E3 2016 is right around the corner, with Microsoft's press conference set for Monday June 13th at 9:30am PDT, with more press conferences and the E3 convention itself, set for June 14-16, to follow. Microsoft and others have already teased new titles to be announced at this year's show (you can read our summary of what to expect to get caught up on all the latest), and as always we're hoping for a few surprises, too.
But once all the hoopla dies down, game enthusiasts are left to wait for those much anticipated games, and wait and wait and wait.
Cuphead, one of the games announced last year, is still unreleased although this new gameplay video showed up yesterday
A new analysis of what was announced, and what is actually available now, from last year's E3 has made it to a post on Finder.com.au, stating that 62% of games announced at the sum of last years press conferences are still not available, almost a year later.

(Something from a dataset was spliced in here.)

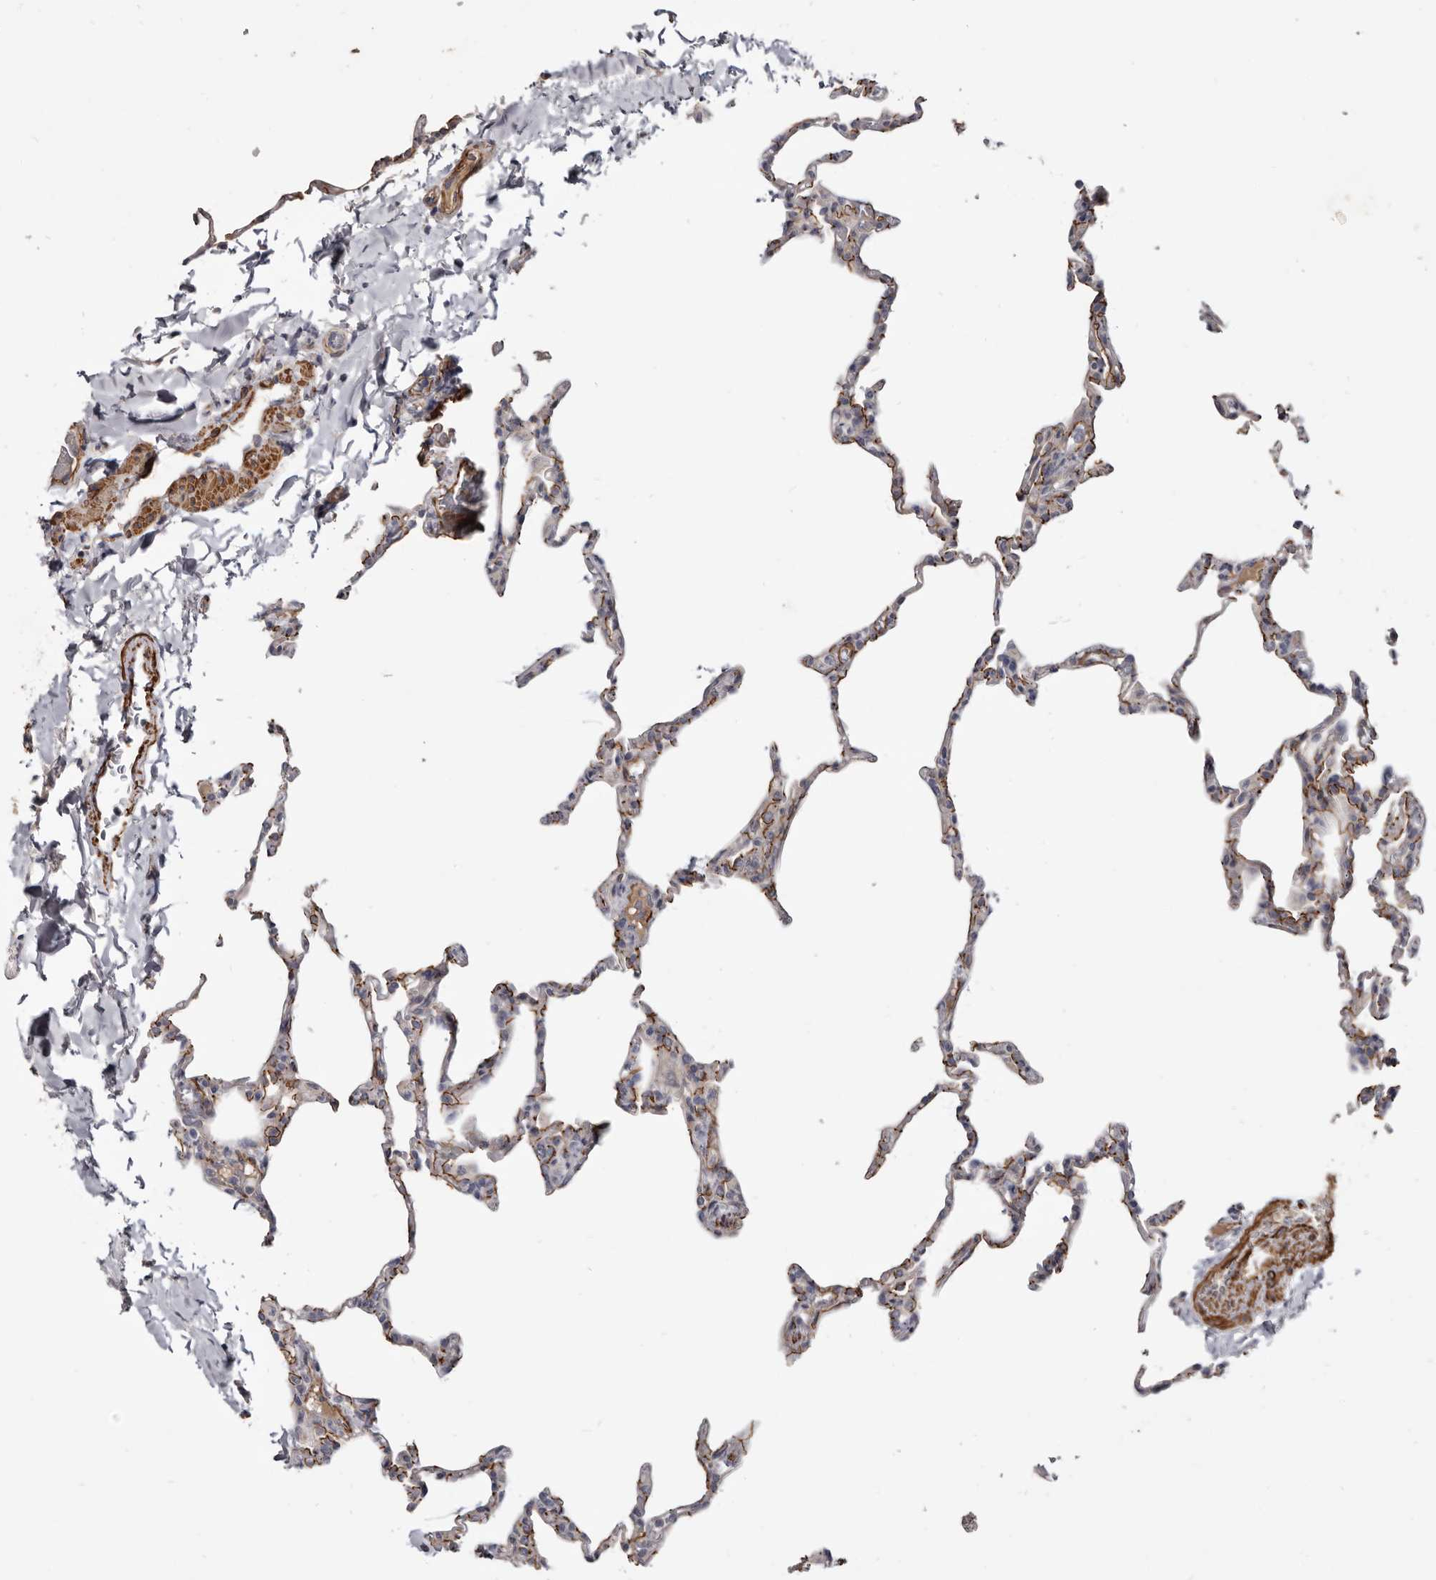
{"staining": {"intensity": "moderate", "quantity": "25%-75%", "location": "cytoplasmic/membranous"}, "tissue": "lung", "cell_type": "Alveolar cells", "image_type": "normal", "snomed": [{"axis": "morphology", "description": "Normal tissue, NOS"}, {"axis": "topography", "description": "Lung"}], "caption": "Moderate cytoplasmic/membranous staining is present in approximately 25%-75% of alveolar cells in normal lung. (DAB = brown stain, brightfield microscopy at high magnification).", "gene": "CGN", "patient": {"sex": "male", "age": 20}}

Of the 38% of announced games that were released only 5% were released in the same calendar year (2015), with the rest debuting this year. Here are a few more quick facts that Finder.com.au teased out of the data:
- Sony is the worst performer, with only one game released from its E3 2015 press conference in that calendar year – a small indie from Devolver Digital called Ronin.
- Sony also has the worst record for releasing games announced at its conference in the 12-months leading to the next E3, at only 23%
- EA and Nintendo are the most likely to release a game they showcase before the next E3, with 92% and 93% of their titles available respectively.
- Sony and Microsoft did not release a single one of their newly announced titles from the last E3 in the 12-months since the event.
- Year-on-year, we are seeing a rise in games not being released following an E3 showcase. Our analysis shows 50% of Sony’s, and 60% of Microsoft’s E3 2014 press conferences did not see a release prior to E3 2015. These have increased to 77% and 63% respectively for this 12-month period.
We're still waiting for Cuphead, and Sea of Thieves, and ReCore, and Gears of War 4, and of course that list of anticipated games is likely to grow next week.
So we'll be wallowing in the hype of next week's press conferences and news from the E3 show floor just like you, but the business of building blockbuster games has become so big, so complicated, and so expensive, and the hype leading up to them is so important, that once the glow wears off we'll likely be left waiting once again.